Не разжимая его объятий, она встала. Он припал лицом к ее бедру. Она гладила его по голове и смотрела на него сверху вниз.
— Ладно, Питер, мне кажется, я все поняла. Тебе не обязательно встречаться с ним, пока ты не захочешь. Только, когда захочешь, скажи мне. Если надо, можешь меня «использовать». Я не против. От этого ничего не изменится.
Когда он поднял голову, она тихо смеялась.
— Питер, ты перетрудился. У тебя нервы немножко не в порядке. Я заварю чаю, хочешь?
— Ой, я совсем забыл. Я же сегодня не ужинал. Времени не было.
— Надо же! Кошмар какой! Сию же минуту отправляйся на кухню! Сейчас что-нибудь придумаю.
Он вышел от нее через два часа. Он шел, ощущая в себе легкость, чистоту, светясь от счастья, позабыв о своих страхах, позабыв о Тухи и Франконе. Он думал лишь о том, что пообещал ей снова прийти завтра и что до завтра осталось ждать нестерпимо долго. Когда он ушел, она еще долго стояла у дверей, положив руки на дверную ручку, хранившую след его ладони, и думала о том, что он может прийти завтра — а может и через три месяца.
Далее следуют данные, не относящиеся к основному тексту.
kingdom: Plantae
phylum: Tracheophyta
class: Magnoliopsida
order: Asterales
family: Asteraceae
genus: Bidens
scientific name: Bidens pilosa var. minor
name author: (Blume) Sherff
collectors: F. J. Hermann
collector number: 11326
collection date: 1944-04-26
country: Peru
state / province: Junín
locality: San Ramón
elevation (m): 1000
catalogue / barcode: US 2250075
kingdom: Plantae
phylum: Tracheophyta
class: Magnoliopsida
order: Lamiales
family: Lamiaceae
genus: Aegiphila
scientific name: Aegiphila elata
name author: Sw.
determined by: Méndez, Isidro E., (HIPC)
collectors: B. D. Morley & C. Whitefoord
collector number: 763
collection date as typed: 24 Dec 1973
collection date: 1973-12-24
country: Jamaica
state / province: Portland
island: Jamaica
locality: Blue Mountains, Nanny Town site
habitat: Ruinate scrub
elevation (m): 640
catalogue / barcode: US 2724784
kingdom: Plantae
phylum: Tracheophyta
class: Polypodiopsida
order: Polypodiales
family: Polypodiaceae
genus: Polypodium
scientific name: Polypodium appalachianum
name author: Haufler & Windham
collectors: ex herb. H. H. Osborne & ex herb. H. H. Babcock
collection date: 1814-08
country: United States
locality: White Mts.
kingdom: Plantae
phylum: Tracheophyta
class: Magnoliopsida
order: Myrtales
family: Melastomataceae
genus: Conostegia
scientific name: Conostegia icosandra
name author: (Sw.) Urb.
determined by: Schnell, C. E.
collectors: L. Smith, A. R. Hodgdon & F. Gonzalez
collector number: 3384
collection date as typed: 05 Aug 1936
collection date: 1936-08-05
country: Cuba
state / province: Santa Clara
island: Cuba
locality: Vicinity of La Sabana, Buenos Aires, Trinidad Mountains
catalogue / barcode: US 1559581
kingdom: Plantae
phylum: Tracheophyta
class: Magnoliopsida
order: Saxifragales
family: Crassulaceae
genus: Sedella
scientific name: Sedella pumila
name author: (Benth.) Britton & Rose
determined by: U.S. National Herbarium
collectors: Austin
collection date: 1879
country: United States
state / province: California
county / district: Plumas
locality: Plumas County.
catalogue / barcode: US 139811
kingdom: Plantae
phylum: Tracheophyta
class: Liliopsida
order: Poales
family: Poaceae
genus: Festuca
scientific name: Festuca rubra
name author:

— Когда закончишь, — сказал Генри Камерон, — загляни ко мне в кабинет.
— Хорошо, — сказал Рорк.
Камерон резко развернулся на каблуках и вышел из чертежной. За весь месяц он впервые обратился к Рорку с такой длинной фразой.
Каждое утро Рорк приходил в чертежную, выполнял задания и не слышал ни единого слова, никаких замечаний. Камерон обычно находил в чертежную и подолгу стоял за спиной Рорка, заглядывая ему через плечо. Создавалось впечатление, что он намеренно старается смутить Рорка, сделать так, чтобы дрогнула его рука, четко выводящая линии на бумаге. Два других чертежника запарывали работу при одной мысли, что такое жуткое видение может появиться у чих за спиной. Рорк же, похоже, вовсе не замечал этого. Он продолжал работать, неспешно и уверенно водя рукой, столь же неспешно откладывал притупившийся карандаш и брал другой. «Та-ак», — внезапно бурчал Камерон. Рорк поворачивал голову с вежливым и внимательным видом. «Да?» — спрашивал он. Камерон отворачивался, не сказав ни слова и презрительно прищурившись, словно желая показать, что не считает нужным отвечать, ;: выходил из комнаты. Рорк продолжал работу.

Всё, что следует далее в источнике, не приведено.